Abstract

The prominent soft tissue deformation during a neurosurgical procedure, the so called brain shift phenomenon, affects the accuracy of the surgery greatly. Although the feasibility of numerous intraoperative modalities is investigated for the brain shift compensation, another state-of-the-art interventional imaging modality C-Arm CT is rarely studied in this context. Due to the lack of clinical data, a suitable anthropomorphic deformable phantom is indispensable. The purpose of this study is to describe and determine the characteristics of a multi-modal deformable brain phantom made out of polyurethane and ceramic composite bone material. The phantom is made of six parts: skin, skull, brain, blood vessels, ventricles and an inflatable tumor.
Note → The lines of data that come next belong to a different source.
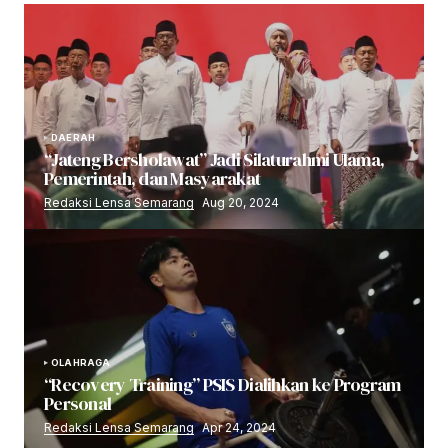
DAERAH
“Jateng Bersholawat” Jadi Silaturahmi Ulama,
Pemerintah, dan Masyarakat
Redaksi Lensa Semarang
Aug 20, 2024
OLAHRAGA
“Recovery Training” PSIS Dialihkan ke Program
Personal
Redaksi Lensa Semarang
Apr 24, 2024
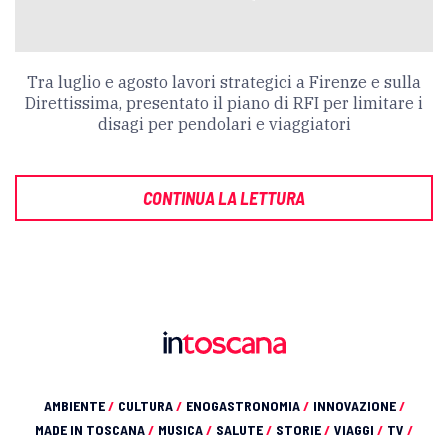
Tra luglio e agosto lavori strategici a Firenze e sulla
Direttissima, presentato il piano di RFI per limitare i
disagi per pendolari e viaggiatori
CONTINUA LA LETTURA
AMBIENTE
/
CULTURA
/
ENOGASTRONOMIA
/
INNOVAZIONE
/
MADE IN TOSCANA
/
MUSICA
/
SALUTE
/
STORIE
/
VIAGGI
/
TV
/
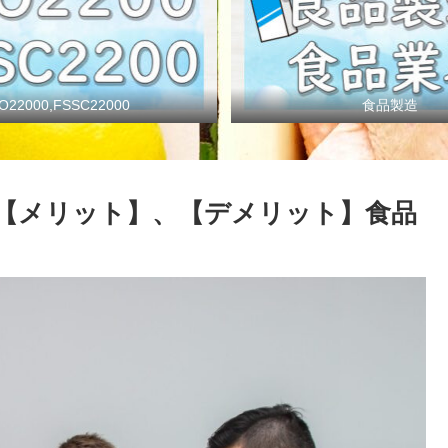
SO22000,FSSC22000
食品製造
【メリット】、【デメリット】食品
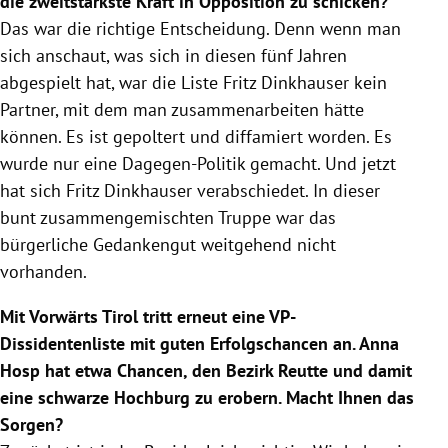
die zweitstärkste Kraft in Opposition zu schicken?
Das war die richtige Entscheidung. Denn wenn man
sich anschaut, was sich in diesen fünf Jahren
abgespielt hat, war die Liste
Fritz Dinkhauser
kein
Partner, mit dem man zusammenarbeiten hätte
können. Es ist gepoltert und diffamiert worden. Es
wurde nur eine Dagegen-Politik gemacht. Und jetzt
hat sich
Fritz Dinkhauser
verabschiedet. In dieser
bunt zusammengemischten Truppe war das
bürgerliche Gedankengut weitgehend nicht
vorhanden.
Mit Vorwärts
Tirol
tritt erneut eine VP-
Dissidentenliste mit guten Erfolgschancen an.
Anna
Hosp
hat etwa Chancen, den Bezirk
Reutte
und damit
eine schwarze Hochburg zu erobern. Macht Ihnen das
Sorgen?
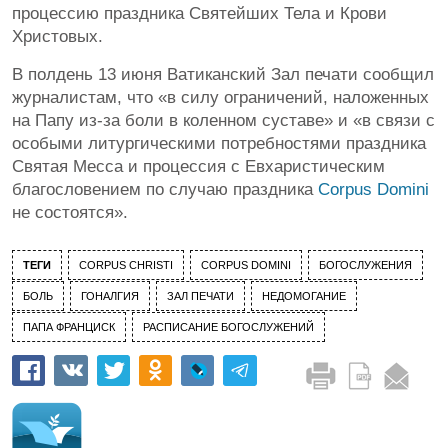
процессию праздника Святейших Тела и Крови
Христовых.
В полдень 13 июня Ватиканский Зал печати сообщил
журналистам, что «в силу ограничений, наложенных
на Папу из-за боли в коленном суставе» и «в связи с
особыми литургическими потребностями праздника
Святая Месса и процессия с Евхаристическим
благословением по случаю праздника
Corpus Domini
не состоятся».
ТЕГИ
CORPUS CHRISTI
CORPUS DOMINI
БОГОСЛУЖЕНИЯ
БОЛЬ
ГОНАЛГИЯ
ЗАЛ ПЕЧАТИ
НЕДОМОГАНИЕ
ПАПА ФРАНЦИСК
РАСПИСАНИЕ БОГОСЛУЖЕНИЙ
Fluid can be filled into the blood vessels, the ventricles and the tumor in order to simulate the brain shift phenomenon. Such an anthropomorphic phantom is both visible with MR and C-Arm CT scanner. In order to evaluate the clinical relevance of our phantom, we induce deformations with different degrees by in- and deflated the embedded tumor in 5 steps. Both MR and C-Arm CT (cone beam CT) images are acquired in each step. The induced deformation is estimated by performing mono-modal deformable registration with symmetric normalization method (SyN) both on MR and cone beam CT (CBCT) acquisitions. The maximum displacement estimated with MR and CBCT pair is 29.6mm and 28.1mm. This result correlates the clinical findings.